We drank rather scummy rainwater found in an old watering can and boiled in a Coke can that Gareth collected from the Shellerton House dustbin. They declined my offer to make coffee from roast dandelion root. Next time they went camping they would take tea bags, they said.
We were sitting in the shelter, the fire burning red with embers on its stone base a few feet away, the drizzle almost a permanence, the odd foods eaten, the end of the experiment not far ahead.
‘How about staying out here all night?’ I asked.
They both looked horrified.
‘You’d survive,’ I said, ‘with shelter and a fire.’
‘It would be miserable,’ Gareth said. ‘It’s freezing cold.’
‘Yes.’
There was a pause, then Gareth added, ‘Survival isn’t really much fun, is it?’
‘Often not,’ I agreed. ‘Just a matter of life or death.’
‘If we were outlaws in Sherwood Forest,’ he said, ‘the Sheriffs men would be hunting us.’
‘Nasty.’
Coconut involuntarily looked around for enemies, shivering at the thought.
‘We can’t stay out all night. We have to go to school tomorrow,’ he said.
The relief on both their faces was comical, and I thought that perhaps for a second or two they’d had a vision of a much older, more brutal world where every tomorrow was a struggle, where hunger and cold were normal and danger ever present and cruel. A primitive world, far back from Robin Hood, back from the Druids who’d walked the ancient Berksire Downs, back where laws hadn’t been invented or rights thought of, back before organisation, before tribes, before ritual, before duty. Back where the strong ate and the weak died, the bedrock and everlasting design of nature.
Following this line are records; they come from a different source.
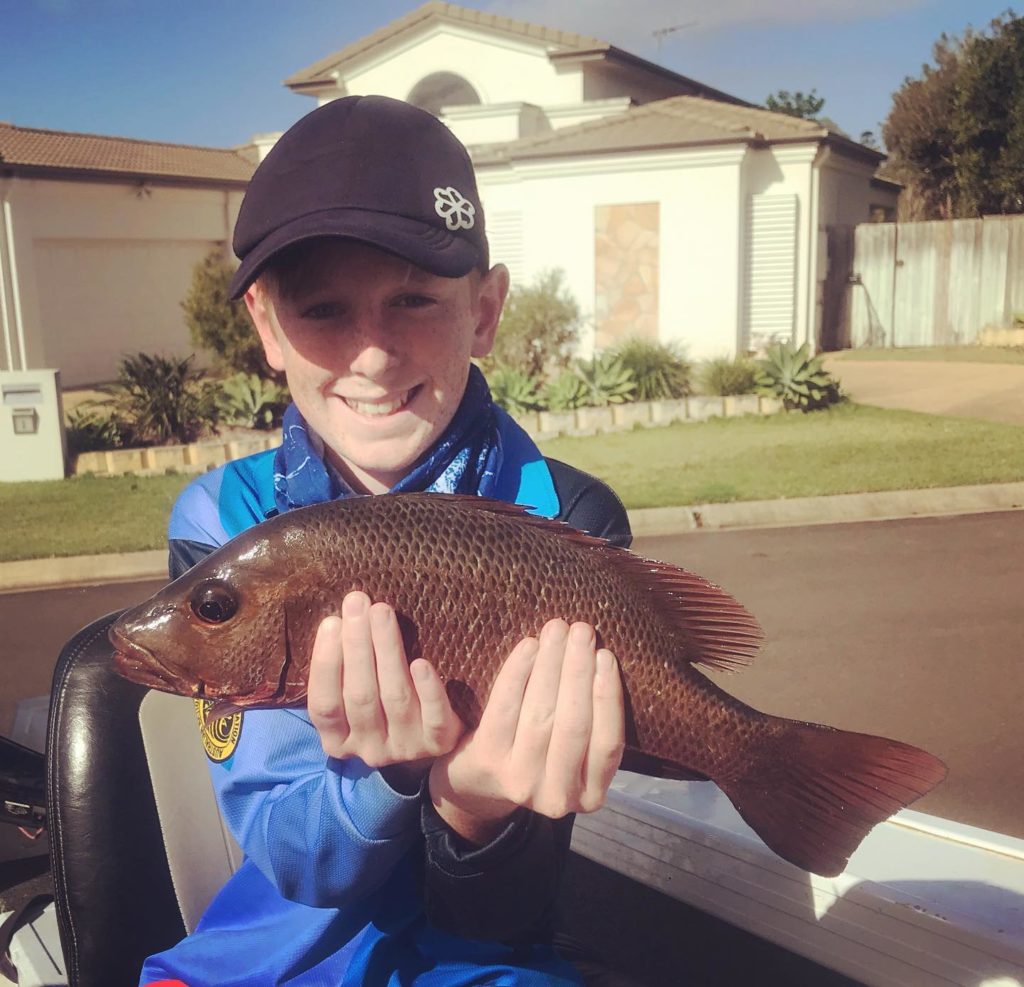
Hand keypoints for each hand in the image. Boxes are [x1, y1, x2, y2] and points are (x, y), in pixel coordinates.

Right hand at [307, 592, 464, 786]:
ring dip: (387, 650)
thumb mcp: (356, 692)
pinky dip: (427, 689)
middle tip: (357, 602)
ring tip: (382, 611)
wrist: (435, 736)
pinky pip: (434, 718)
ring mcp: (405, 748)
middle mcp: (369, 749)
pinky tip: (421, 662)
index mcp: (338, 740)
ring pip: (395, 696)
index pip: (325, 705)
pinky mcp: (438, 742)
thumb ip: (344, 667)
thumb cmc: (384, 702)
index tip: (331, 622)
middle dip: (357, 645)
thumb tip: (340, 617)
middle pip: (360, 695)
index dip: (326, 663)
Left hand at [428, 619, 624, 843]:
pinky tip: (528, 646)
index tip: (606, 655)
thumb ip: (596, 719)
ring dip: (551, 666)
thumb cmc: (539, 752)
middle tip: (582, 629)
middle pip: (573, 725)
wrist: (479, 780)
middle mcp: (558, 797)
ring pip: (541, 715)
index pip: (608, 743)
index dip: (608, 698)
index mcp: (591, 794)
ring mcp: (521, 782)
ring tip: (558, 630)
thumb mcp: (575, 754)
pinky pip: (505, 710)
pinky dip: (517, 674)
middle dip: (578, 672)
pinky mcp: (489, 761)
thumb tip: (604, 657)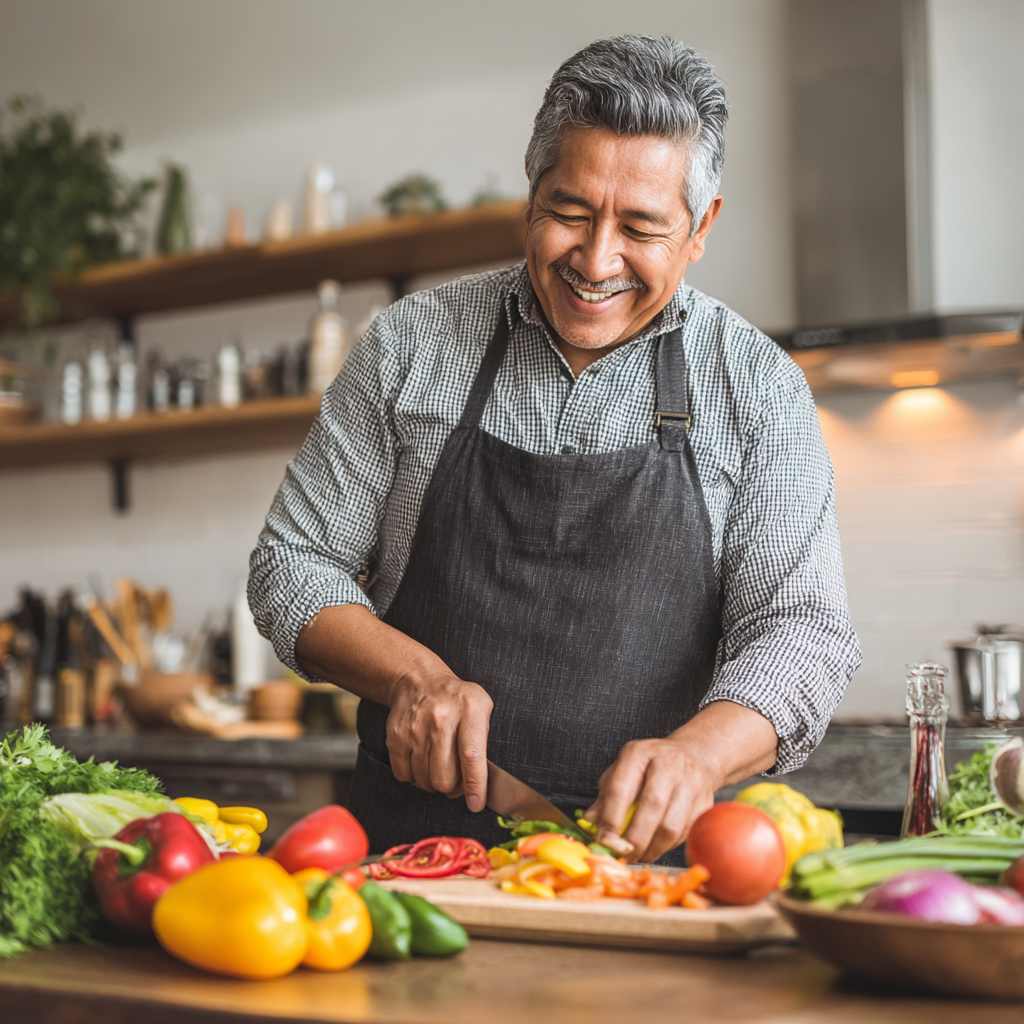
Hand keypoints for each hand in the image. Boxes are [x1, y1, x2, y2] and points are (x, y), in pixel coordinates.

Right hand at [385, 670, 492, 811]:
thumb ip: (484, 742)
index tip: (476, 804)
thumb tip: (481, 784)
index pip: (472, 756)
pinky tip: (422, 761)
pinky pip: (404, 775)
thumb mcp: (482, 709)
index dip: (474, 785)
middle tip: (456, 781)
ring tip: (439, 767)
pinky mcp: (396, 736)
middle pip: (444, 777)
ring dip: (433, 783)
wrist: (419, 681)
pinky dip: (414, 777)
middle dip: (452, 788)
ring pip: (424, 781)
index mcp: (469, 709)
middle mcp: (441, 718)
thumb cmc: (457, 701)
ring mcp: (416, 727)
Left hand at [586, 736, 716, 862]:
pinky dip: (667, 847)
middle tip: (622, 854)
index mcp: (640, 753)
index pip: (622, 788)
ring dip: (651, 848)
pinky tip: (655, 848)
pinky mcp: (705, 803)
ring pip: (671, 825)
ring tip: (637, 855)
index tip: (604, 840)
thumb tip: (590, 824)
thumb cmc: (650, 766)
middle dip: (634, 838)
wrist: (693, 756)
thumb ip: (605, 796)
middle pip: (651, 806)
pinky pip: (685, 833)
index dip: (611, 818)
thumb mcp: (622, 770)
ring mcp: (691, 782)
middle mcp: (668, 763)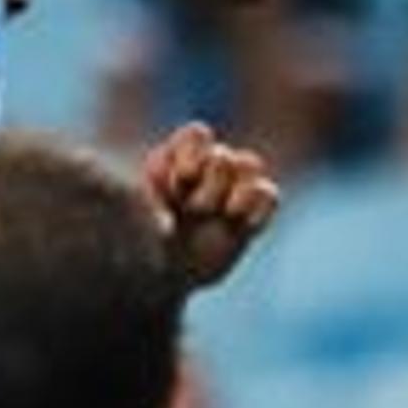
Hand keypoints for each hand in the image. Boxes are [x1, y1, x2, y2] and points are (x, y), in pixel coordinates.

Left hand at [145, 123, 281, 289]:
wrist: (166, 272)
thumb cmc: (145, 239)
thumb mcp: (138, 213)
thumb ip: (142, 195)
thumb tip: (162, 209)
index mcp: (176, 157)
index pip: (198, 135)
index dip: (194, 154)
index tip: (184, 179)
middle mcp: (206, 166)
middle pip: (223, 156)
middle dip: (210, 185)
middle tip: (193, 210)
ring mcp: (232, 187)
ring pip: (250, 164)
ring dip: (237, 194)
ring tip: (225, 214)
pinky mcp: (252, 212)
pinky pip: (269, 195)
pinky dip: (260, 209)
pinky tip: (246, 227)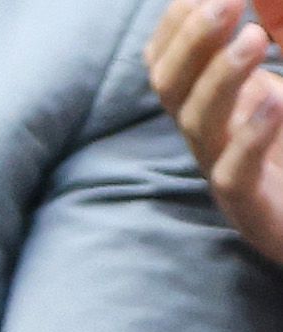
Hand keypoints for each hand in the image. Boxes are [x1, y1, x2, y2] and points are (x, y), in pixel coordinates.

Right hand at [146, 0, 282, 263]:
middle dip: (192, 41)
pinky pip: (235, 173)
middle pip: (170, 87)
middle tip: (226, 0)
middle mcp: (205, 134)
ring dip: (220, 78)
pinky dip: (251, 136)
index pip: (164, 59)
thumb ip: (275, 28)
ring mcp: (223, 170)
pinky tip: (276, 100)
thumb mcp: (280, 84)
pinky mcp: (251, 207)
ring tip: (254, 38)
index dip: (176, 22)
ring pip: (197, 124)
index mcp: (206, 102)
When a dark shade of iron seeped into the slate-grey light, we pulled the fire to pieces and dowsed the hot ends in wet grass. Then we stacked the remaining pile of apple wood neatly under the fire’s roofing and started for home, carrying as little away as we’d brought.
Gareth looked back at the intertwined tree shelter and the dead fireplace and seemed for a moment wistful, but it was with leaps and whoops that he and Coconut ran down from there to re-embrace the familiar constraints of civilisation.
‘God,’ Gareth said, barging in through the back door, ‘lead me to a pizza. To two pizzas, maybe three.’
Laughing, I peeled off my long-suffering ski-suit and left them to it in the kitchen, heading myself for warmth in the family room; and there I found a whole bunch of depressed souls sprawling in armchairs contemplating a different sort of disastrous tomorrow where food was no problem but danger abounded.